Linear regression of predicted vs. actual obesity levels shows intercept = 0.263, slope = 0.947, and correlation = 0.844, indicating good model performance.

Confusion matrix

The confusion matrix shows the model’s performance by comparing predicted and actual obesity levels. It includes:

True positives: cases correctly classified at the predicted obesity level
False positives: cases incorrectly classified at a higher or lower obesity level
False negatives: cases at a given obesity level incorrectly classified as another
True negatives: cases correctly identified as not belonging to a specific obesity level

	Predicted normal weight	Predicted Obese I	Predicted Obese II	Predicted Obese III	Predicted Overweight I	Predicted Overweight II	Predicted Underweight
Real normal weight	35	3	0	4	1	3	0
Real Obese I	6	27	24	9	6	8	3
Real Obese II	4	12	32	0	1	3	4
Real Obese III	0	0	0	57	0	1	0
Real Overweight I	7	21	2	8	23	4	2
Real Overweight II	9	15	5	5	7	15	0
Real Underweight	13	5	0	1	4	0	33

In this example, 52.61% of cases were correctly classified and 47.39% were misclassified.

6. Model deployment

Once validated, the neural network can be saved for deployment, allowing predictions of obesity level for new individuals based on age, gender, eating habits, and physical activity.

In deployment mode, healthcare professionals can use it as a decision-support tool, with Neural Designer automatically exporting the trained model for easy integration into clinical or research workflows.

Conclusions

The machine learning model achieved high predictive performance (correlation = 0.844) in estimating obesity levels.

The most influential factors—caloric intake, family history of overweight, and age—are consistent with established medical and nutritional evidence, supporting the model’s reliability.

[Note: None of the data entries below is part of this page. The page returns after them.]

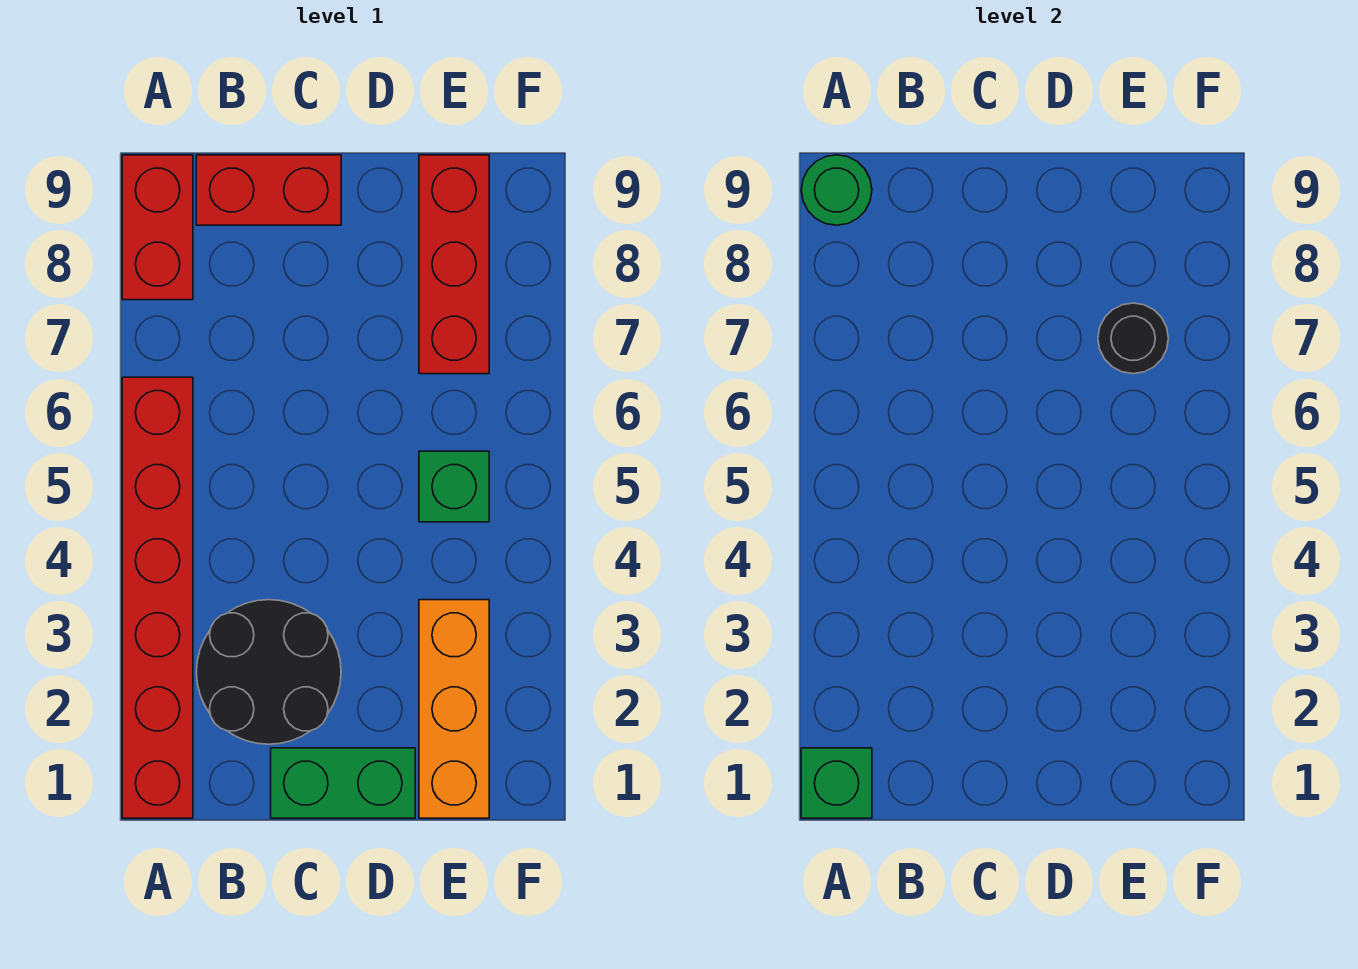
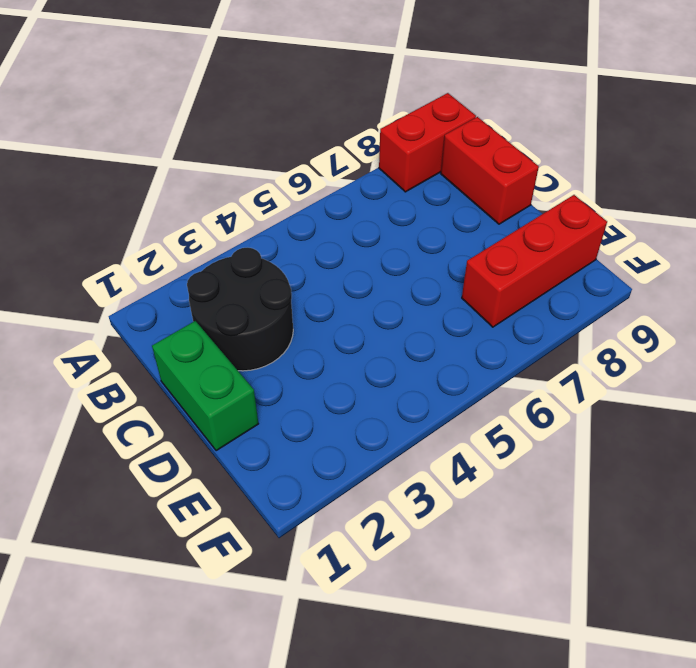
none -> red 1x6 brick [122,377,193,818]
none -> orange 1x3 brick [419,600,489,818]

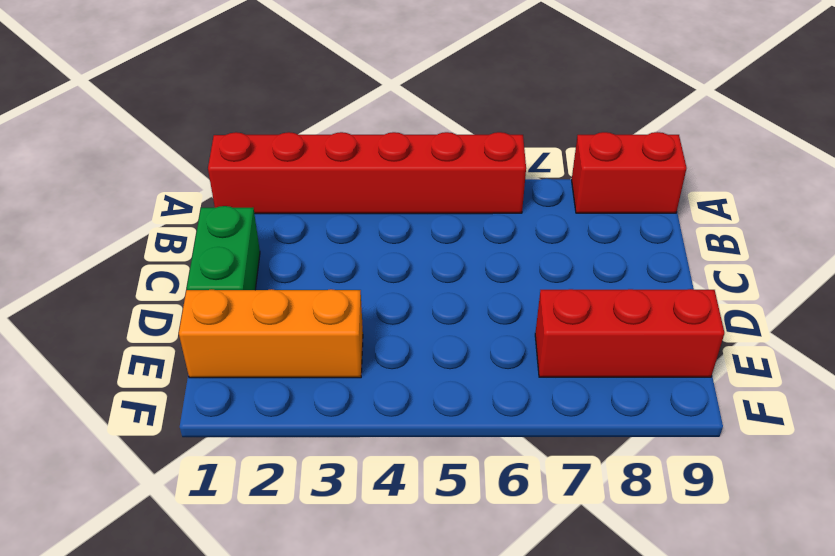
none -> black 2x2 round brick [197,600,341,744]
none -> red 1x2 brick [196,155,341,225]

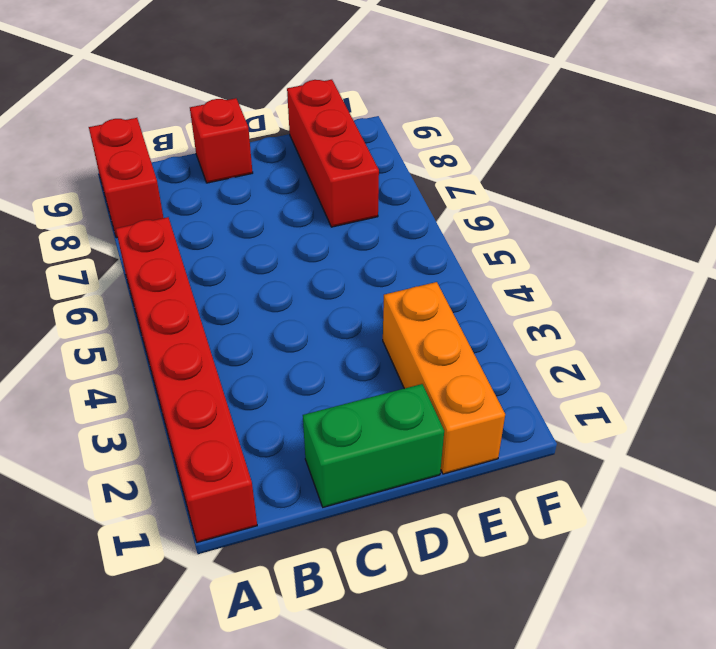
red 1x1 brick [190,98,253,183] -> red 1x2 brick [196,155,341,225]
none -> black 2x2 round brick [197,600,341,744]
none -> green 1x1 brick [419,451,489,522]

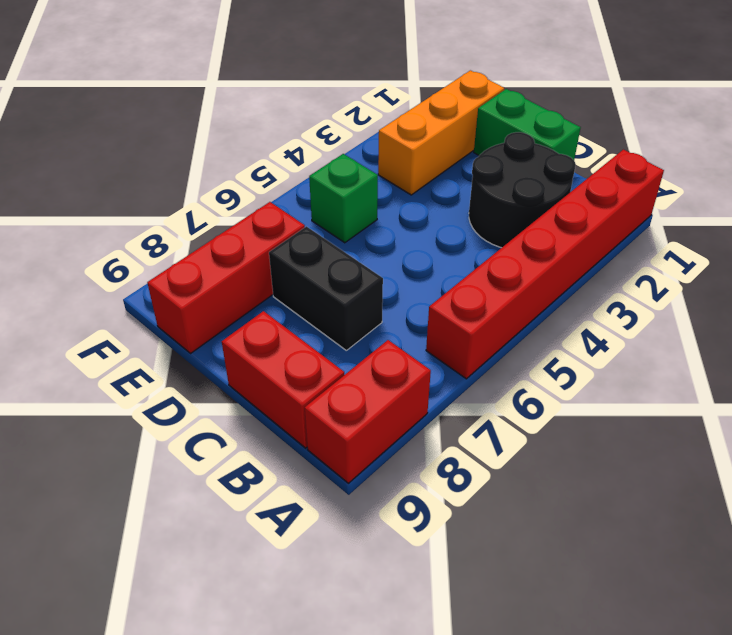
black 1x2 brick [269,226,383,350] -> none
none -> green 1x1 brick [801,748,872,818]
none -> green 1x1 round brick [801,155,872,225]

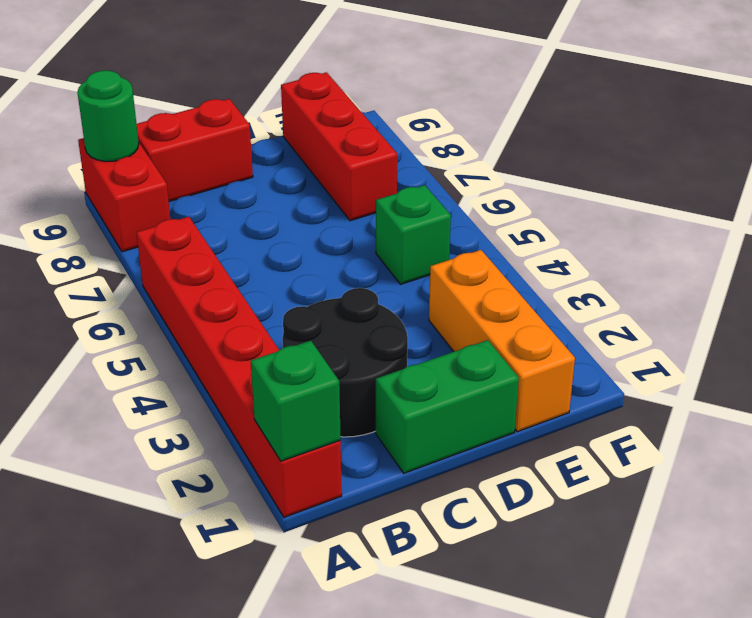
none -> black 1x1 round brick [1098,303,1168,374]

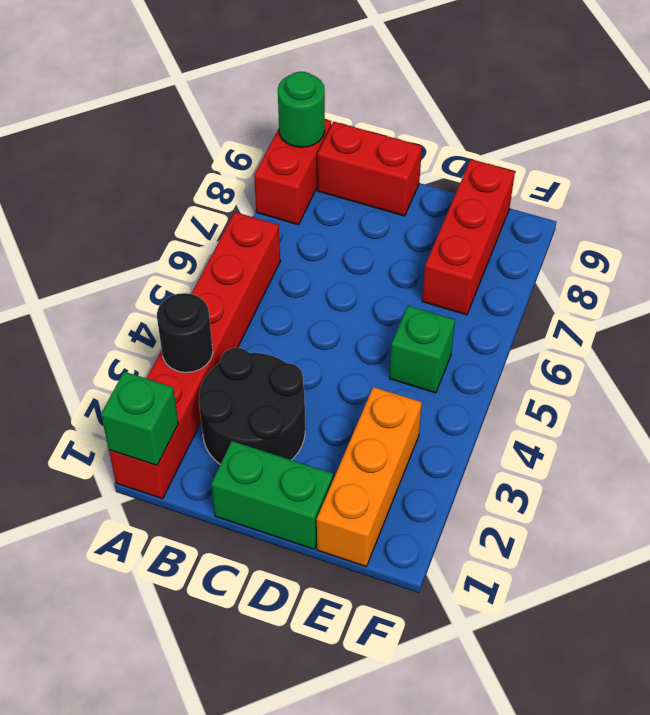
black 1x1 round brick [157,293,213,373] -> black 1x1 round brick moved to [1098,303,1168,374]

This tool can help healthcare and nutrition professionals assess obesity more accurately, deliver personalized recommendations, and support effective interventions to improve patient outcomes.

References

We have obtained the data for this problem from the UCI Machine Learning Repository.
Palechor, F. M., & de la Hoz Manotas, A. (2019). Dataset for estimation of obesity levels based on eating habits and physical condition in individuals from Colombia, Peru and Mexico. Data in Brief, 104344.
De-La-Hoz-Correa, E., Mendoza Palechor, F., De-La-Hoz-Manotas, A., Morales Ortega, R., & Sanchez Hernandez, A. B. (2019). Obesity level estimation software based on decision trees.